Tuesday, April 30, 2013

The Kwanzan Cherry Tree

Exquisitely soft falls the chill April rain
that separates blossom from leaf
and petals the pavement with color,
as if in lamentation for splendor passing.

Beside the Ephemeral Pond

Beside the ephemeral pond,
among the low wild grasses
bent-brown and green,
winter-summer tangled

the earth-scurrying killdeer
nested four mottled eggs,
then brooded, vigilant
in April's lilting uncertainty

which is when we came along
and heard the anxious cry,
then observed, so keenly
the fierce urge toward life

Thursday, April 4, 2013

Some Thoughts on Substitutionary Atonement

Reading a book of essays on NT Wright's thought, and coming out of reading Wright's "How God Became King" and participating in the Good Friday liturgy ....

It seems to me that much of substitutionary atonement thinking is highly individualistic. In this thinking, Jesus substituted for me, for each one of us. That is, Jesus the one man or one person substituted for the one man or one person. In this sense, Jesus capitulates Adam for me, for each of us. Now NT Wright, without denying or dismissing this, contends as well that Jesus capitulates Israel, the nation or people. This would broaden substitutionary atonement to corporate identity and action, not simply individual identity and action. That is, it would broaden it from a narrow emphasis on the sacrificial system alone to encompass the fullness of a people and a body politic (in the broad sense, not simply the political sense); otherwise we reduce the identity and history and formation of Israel, and God's saving action therein, to merely the sacrificial system. What if we then take all this further to recognize that Jesus capitulates not only Israel and humanity but creation itself, the whole of creation. Thus Jesus substitutes for creation in his life, death, resurrection, and even in his ascension (in the sense that God created humanity to rule in creation). That is, Jesus had to die because creation was dead, and only by taking on creation's death could Jesus (God in Jesus) take away creation's death. Thus: sacrifice, substitution, atonement; but not narrowly or solely construed and enacted within the meaning and mechanism of the sacrificial cult as seen in the temple.
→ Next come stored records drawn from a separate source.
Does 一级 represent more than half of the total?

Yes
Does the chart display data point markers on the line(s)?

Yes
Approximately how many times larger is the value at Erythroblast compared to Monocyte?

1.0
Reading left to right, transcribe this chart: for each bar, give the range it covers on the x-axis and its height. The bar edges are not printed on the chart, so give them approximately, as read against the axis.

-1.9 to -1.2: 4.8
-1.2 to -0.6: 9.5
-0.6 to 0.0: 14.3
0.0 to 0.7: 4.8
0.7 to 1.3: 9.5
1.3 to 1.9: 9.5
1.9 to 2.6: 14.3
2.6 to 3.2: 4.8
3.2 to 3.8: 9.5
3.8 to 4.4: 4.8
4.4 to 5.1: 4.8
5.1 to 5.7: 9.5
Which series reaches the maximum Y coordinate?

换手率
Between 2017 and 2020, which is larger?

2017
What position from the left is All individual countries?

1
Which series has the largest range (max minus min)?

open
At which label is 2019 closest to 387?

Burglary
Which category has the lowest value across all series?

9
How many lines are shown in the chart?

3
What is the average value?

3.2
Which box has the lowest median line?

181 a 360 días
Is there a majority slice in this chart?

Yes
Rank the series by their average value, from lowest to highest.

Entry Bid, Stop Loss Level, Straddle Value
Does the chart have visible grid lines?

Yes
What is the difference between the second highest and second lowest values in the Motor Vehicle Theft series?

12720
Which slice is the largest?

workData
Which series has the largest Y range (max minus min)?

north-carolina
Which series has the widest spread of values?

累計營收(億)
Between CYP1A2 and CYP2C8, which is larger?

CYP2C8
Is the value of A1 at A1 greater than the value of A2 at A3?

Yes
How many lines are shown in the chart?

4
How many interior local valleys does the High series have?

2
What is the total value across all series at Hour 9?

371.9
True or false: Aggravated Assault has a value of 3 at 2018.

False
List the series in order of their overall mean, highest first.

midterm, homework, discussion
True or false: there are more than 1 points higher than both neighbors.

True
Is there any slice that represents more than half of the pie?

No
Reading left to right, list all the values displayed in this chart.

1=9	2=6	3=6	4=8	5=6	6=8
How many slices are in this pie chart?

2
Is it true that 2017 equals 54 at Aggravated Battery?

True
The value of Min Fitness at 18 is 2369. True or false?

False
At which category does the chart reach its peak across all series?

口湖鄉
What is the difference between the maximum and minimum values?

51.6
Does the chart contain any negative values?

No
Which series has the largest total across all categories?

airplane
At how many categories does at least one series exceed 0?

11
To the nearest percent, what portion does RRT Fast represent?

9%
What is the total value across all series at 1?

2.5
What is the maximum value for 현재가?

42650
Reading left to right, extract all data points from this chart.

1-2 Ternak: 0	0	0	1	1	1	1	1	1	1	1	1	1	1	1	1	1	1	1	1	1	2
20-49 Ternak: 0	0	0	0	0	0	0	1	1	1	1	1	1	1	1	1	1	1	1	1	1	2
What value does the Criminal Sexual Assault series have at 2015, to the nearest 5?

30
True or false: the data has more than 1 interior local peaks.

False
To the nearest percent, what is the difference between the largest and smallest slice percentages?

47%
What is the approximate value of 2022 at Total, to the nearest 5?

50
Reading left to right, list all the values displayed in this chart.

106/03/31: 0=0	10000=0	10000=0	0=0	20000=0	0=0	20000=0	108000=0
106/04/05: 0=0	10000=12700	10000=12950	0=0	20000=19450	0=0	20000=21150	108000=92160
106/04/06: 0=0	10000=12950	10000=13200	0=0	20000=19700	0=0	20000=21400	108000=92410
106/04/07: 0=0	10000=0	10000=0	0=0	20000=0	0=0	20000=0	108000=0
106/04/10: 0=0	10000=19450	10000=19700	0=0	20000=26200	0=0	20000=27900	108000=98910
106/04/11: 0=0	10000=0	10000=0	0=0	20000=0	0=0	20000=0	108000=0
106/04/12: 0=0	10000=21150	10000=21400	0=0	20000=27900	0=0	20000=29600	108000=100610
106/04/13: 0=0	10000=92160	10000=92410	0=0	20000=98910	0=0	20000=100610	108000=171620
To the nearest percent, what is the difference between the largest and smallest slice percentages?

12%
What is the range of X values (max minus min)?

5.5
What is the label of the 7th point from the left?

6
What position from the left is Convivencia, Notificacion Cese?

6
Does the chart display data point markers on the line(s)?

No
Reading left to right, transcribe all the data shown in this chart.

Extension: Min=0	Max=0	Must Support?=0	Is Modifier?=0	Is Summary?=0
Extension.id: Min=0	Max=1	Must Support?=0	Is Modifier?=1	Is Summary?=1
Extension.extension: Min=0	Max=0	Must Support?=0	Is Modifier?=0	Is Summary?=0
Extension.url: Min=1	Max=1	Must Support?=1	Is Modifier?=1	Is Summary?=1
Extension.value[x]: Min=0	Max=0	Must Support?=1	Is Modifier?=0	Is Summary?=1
Thursday, January 31, 2013

Vision and Simple Pleasure

Mid day on a January Sunday, and we drive the cold miles of the toll road to visit family for the afternoon. Along one stretch on our right a wintered stand of mature tulip trees -- tall, straight, and well-spaced -- ranges across the rises and ravines through which the highway paves. My heart and spirit lift with the trees every time we pass this way.

We must inculcate in ourselves vision for and simple pleasure in these little instances of quotidian beauty scattered variously around us, else we miss them, we miss them, to the fading of heart and spirit.